= STORED DATA =
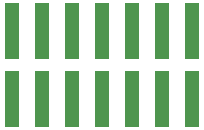
<source format=gbr>
%TF.GenerationSoftware,KiCad,Pcbnew,(6.0.7-1)-1*%
%TF.CreationDate,2022-11-03T21:10:23+11:00*%
%TF.ProjectId,case-connector,63617365-2d63-46f6-9e6e-6563746f722e,rev?*%
%TF.SameCoordinates,Original*%
%TF.FileFunction,Paste,Bot*%
%TF.FilePolarity,Positive*%
%FSLAX46Y46*%
G04 Gerber Fmt 4.6, Leading zero omitted, Abs format (unit mm)*
G04 Created by KiCad (PCBNEW (6.0.7-1)-1) date 2022-11-03 21:10:23*
%MOMM*%
%LPD*%
G01*
G04 APERTURE LIST*
%ADD10R,1.244600X4.749800*%
G04 APERTURE END LIST*
D10*
%TO.C,J8*%
X103380000Y-71124999D03*
X103380000Y-76875001D03*
X105920000Y-71124999D03*
X105920000Y-76875001D03*
X108460000Y-71124999D03*
X108460000Y-76875001D03*
X111000000Y-71124999D03*
X111000000Y-76875001D03*
X113540000Y-71124999D03*
X113540000Y-76875001D03*
X116080000Y-71124999D03*
X116080000Y-76875001D03*
X118620000Y-71124999D03*
X118620000Y-76875001D03*
%TD*%
M02*

</source>
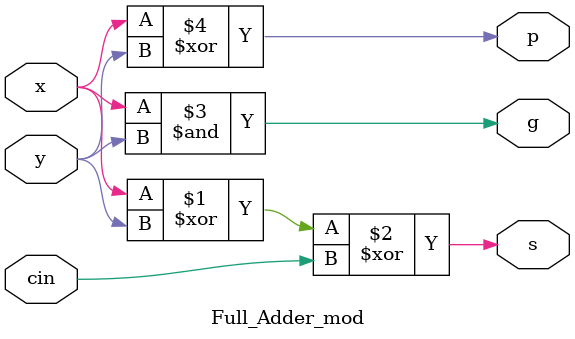
<source format=sv>
module carry_lookahead_adder
(
    input   logic[15:0]     A,
    input   logic[15:0]     B,
    output  logic[15:0]     Sum,
    output  logic           CO
);

    /* TODO
     *
     * Insert code here to implement a CLA adder.
     * Your code should be completly combinational (don't use always_ff or always_latch).
     * Feel free to create sub-modules or other files. */
    logic c4,c8,c12;
    logic pg0,pg4,pg8,pg12;
    logic gg0,gg4,gg8,gg12;

    always_comb 
    begin
        c4 = gg0;
        c8 = gg4 | gg0 & pg4;
        c12 = gg8 | gg4 & pg8 | gg0 & pg4 & pg8;
        CO = gg12 | gg8 & pg12 | gg4 & pg8 & pg12 | gg0 & pg4 & pg8 & pg12;
    end

    CLA adder0(.X(A[3:0]),.Y(B[3:0]),.cin( 0),.S(Sum[3:0]),.gm(gg0),.pm(pg0));
    CLA adder4(.X(A[7:4]),.Y(B[7:4]),.cin(c4),.S(Sum[7:4]),.gm(gg4),.pm(p40));
    CLA adder8(.X(A[11:8]),.Y(B[11:8]),.cin(c8),.S(Sum[11:8]),.gm(gg8),.pm(pg8));
    CLA adder12(.X(A[15:12]),.Y(B[15:12]),.cin(c12),.S(Sum[15:12]),.gm(gg12),.pm(pg12));

endmodule

module CLA
(
    input [3:0]X,
    input [3:0]Y,
    input cin,
    output [3:0]S,
    output gm,
    output pm
);
    logic p0,p1,p2,p3;
    logic g0,g1,g2,g3;
    logic c1,c2,c3;

    always_comb 
    begin
        c1  = cin & p0 | g0;
        c2  = cin & p0 & p1 | g0 & p1 | g1;
        c3  = cin & p0 & p1 & p2 | g0 & p1 & p2 | g1 & p2 | g2;
    end

    Full_Adder_mod fa0(.x(X[0]),.y(Y[0]),.cin(cin),.s(S[0]),.g(g0),.p(p0));
    Full_Adder_mod fa1(.x(X[1]),.y(Y[1]),.cin(c1),.s(S[1]),.g(g1),.p(p1));
    Full_Adder_mod fa2(.x(X[2]),.y(Y[2]),.cin(c2),.s(S[2]),.g(g2),.p(p2));
    Full_Adder_mod fa3(.x(X[3]),.y(Y[3]),.cin(c3),.s(S[3]),.g(g3),.p(p3));
    
	 assign  gm = g0 & p1 & p2 & p3 | g1 & p2 & p3 | g2 & p3 | g3;
    assign  pm = p0 & p1 & p2 & p3;

endmodule

// one bit full adder that add two differnet output g() and p(). 
module Full_Adder_mod (
    input x,
    input y,
    input cin,
    output s,
    output g,
    output p
);
    assign s = x^y^cin;
    assign g = x&y;
    assign p = x^y;
endmodule
</source>
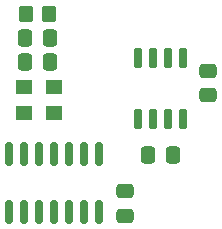
<source format=gbr>
%TF.GenerationSoftware,KiCad,Pcbnew,9.0.2-9.0.2-0~ubuntu24.04.1*%
%TF.CreationDate,2025-06-14T11:55:53-07:00*%
%TF.ProjectId,Pico-CAN,5069636f-2d43-4414-9e2e-6b696361645f,1.0*%
%TF.SameCoordinates,Original*%
%TF.FileFunction,Paste,Top*%
%TF.FilePolarity,Positive*%
%FSLAX46Y46*%
G04 Gerber Fmt 4.6, Leading zero omitted, Abs format (unit mm)*
G04 Created by KiCad (PCBNEW 9.0.2-9.0.2-0~ubuntu24.04.1) date 2025-06-14 11:55:53*
%MOMM*%
%LPD*%
G01*
G04 APERTURE LIST*
G04 Aperture macros list*
%AMRoundRect*
0 Rectangle with rounded corners*
0 $1 Rounding radius*
0 $2 $3 $4 $5 $6 $7 $8 $9 X,Y pos of 4 corners*
0 Add a 4 corners polygon primitive as box body*
4,1,4,$2,$3,$4,$5,$6,$7,$8,$9,$2,$3,0*
0 Add four circle primitives for the rounded corners*
1,1,$1+$1,$2,$3*
1,1,$1+$1,$4,$5*
1,1,$1+$1,$6,$7*
1,1,$1+$1,$8,$9*
0 Add four rect primitives between the rounded corners*
20,1,$1+$1,$2,$3,$4,$5,0*
20,1,$1+$1,$4,$5,$6,$7,0*
20,1,$1+$1,$6,$7,$8,$9,0*
20,1,$1+$1,$8,$9,$2,$3,0*%
G04 Aperture macros list end*
%ADD10RoundRect,0.250000X0.337500X0.475000X-0.337500X0.475000X-0.337500X-0.475000X0.337500X-0.475000X0*%
%ADD11R,1.400000X1.200000*%
%ADD12RoundRect,0.250000X-0.475000X0.337500X-0.475000X-0.337500X0.475000X-0.337500X0.475000X0.337500X0*%
%ADD13RoundRect,0.250000X0.350000X0.450000X-0.350000X0.450000X-0.350000X-0.450000X0.350000X-0.450000X0*%
%ADD14RoundRect,0.150000X-0.150000X0.825000X-0.150000X-0.825000X0.150000X-0.825000X0.150000X0.825000X0*%
%ADD15RoundRect,0.150000X0.150000X-0.725000X0.150000X0.725000X-0.150000X0.725000X-0.150000X-0.725000X0*%
%ADD16RoundRect,0.250000X0.475000X-0.337500X0.475000X0.337500X-0.475000X0.337500X-0.475000X-0.337500X0*%
%ADD17RoundRect,0.250000X-0.337500X-0.475000X0.337500X-0.475000X0.337500X0.475000X-0.337500X0.475000X0*%
G04 APERTURE END LIST*
D10*
%TO.C,C2*%
X211341700Y-131445000D03*
X209266700Y-131445000D03*
%TD*%
D11*
%TO.C,U2*%
X211685200Y-133594600D03*
X209145200Y-133594600D03*
X209145200Y-135794600D03*
X211685200Y-135794600D03*
%TD*%
D12*
%TO.C,C3*%
X224790000Y-132185500D03*
X224790000Y-134260500D03*
%TD*%
D13*
%TO.C,R1*%
X211304200Y-127381000D03*
X209304200Y-127381000D03*
%TD*%
D14*
%TO.C,U3*%
X215507500Y-139215000D03*
X214237500Y-139215000D03*
X212967500Y-139215000D03*
X211697500Y-139215000D03*
X210427500Y-139215000D03*
X209157500Y-139215000D03*
X207887500Y-139215000D03*
X207887500Y-144165000D03*
X209157500Y-144165000D03*
X210427500Y-144165000D03*
X211697500Y-144165000D03*
X212967500Y-144165000D03*
X214237500Y-144165000D03*
X215507500Y-144165000D03*
%TD*%
D10*
%TO.C,C4*%
X221763500Y-139369800D03*
X219688500Y-139369800D03*
%TD*%
D15*
%TO.C,U1*%
X218792500Y-136265000D03*
X220062500Y-136265000D03*
X221332500Y-136265000D03*
X222602500Y-136265000D03*
X222602500Y-131115000D03*
X221332500Y-131115000D03*
X220062500Y-131115000D03*
X218792500Y-131115000D03*
%TD*%
D16*
%TO.C,C5*%
X217703400Y-144471300D03*
X217703400Y-142396300D03*
%TD*%
D17*
%TO.C,C1*%
X209266700Y-129413000D03*
X211341700Y-129413000D03*
%TD*%
M02*

</source>
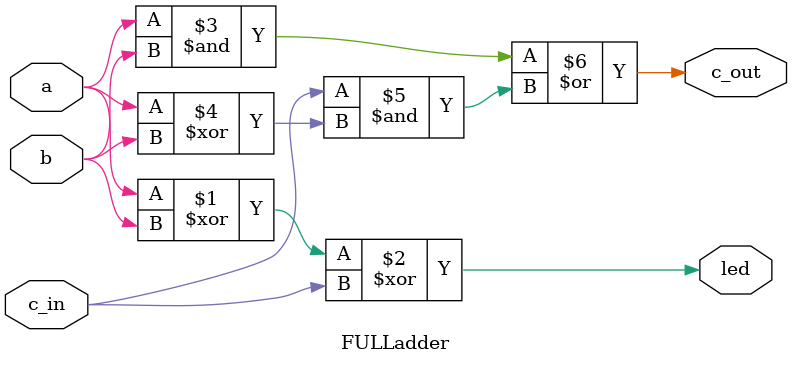
<source format=v>
module fulladder4(LEDR,SW);

	input [9:0] SW;
	output [4:0] LEDR;
	wire wire_1;
	wire wire_2;
	wire wire_3;
	
	FULLadder FA1(
		.led(LEDR[0]), .c_out(wire_1), .a(SW[0]), .b(SW[4]), .c_in(SW[9])
		);
	
	FULLadder FA2(
		.led(LEDR[1]), .c_out(wire_2), .a(SW[1]), .b(SW[5]), .c_in(wire_1)
		);
	
	FULLadder FA3(
		.led(LEDR[2]), .c_out(wire_3), .a(SW[2]), .b(SW[6]), .c_in(wire_2)
		);
	
	FULLadder FA4(
		.led(LEDR[3]), .c_out(LEDR[4]), .a(SW[3]), .b(SW[7]), .c_in(wire_3)
		);
	
endmodule

module FULLadder(led,c_out,a,b,c_in);

	input a, b, c_in;
	output led, c_out;
	
	assign led = a ^ b ^ c_in;
	assign c_out = ( a & b ) | (c_in & ( a ^ b ) );

endmodule
</source>
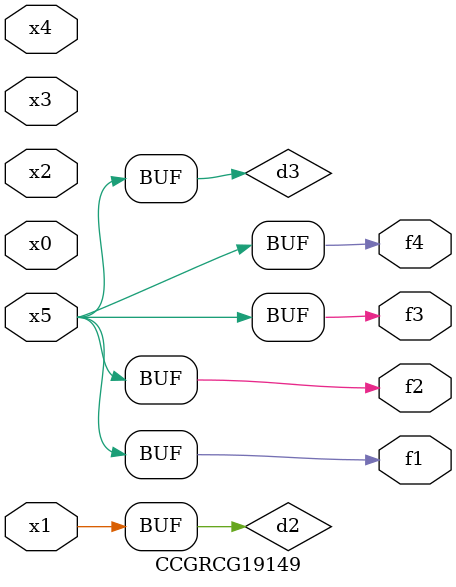
<source format=v>
module CCGRCG19149(
	input x0, x1, x2, x3, x4, x5,
	output f1, f2, f3, f4
);

	wire d1, d2, d3;

	not (d1, x5);
	or (d2, x1);
	xnor (d3, d1);
	assign f1 = d3;
	assign f2 = d3;
	assign f3 = d3;
	assign f4 = d3;
endmodule

</source>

= TASK DETAILS =
Show all lines in the records above that hold "Created".

= SOLUTION TO THIS EXERCISE =
G04 Created by KiCad (PCBNEW (6.0.7-1)-1) date 2022-11-03 21:10:23*
G04 Created by KiCad (PCBNEW 9.0.2-9.0.2-0~ubuntu24.04.1) date 2025-06-14 11:55:53*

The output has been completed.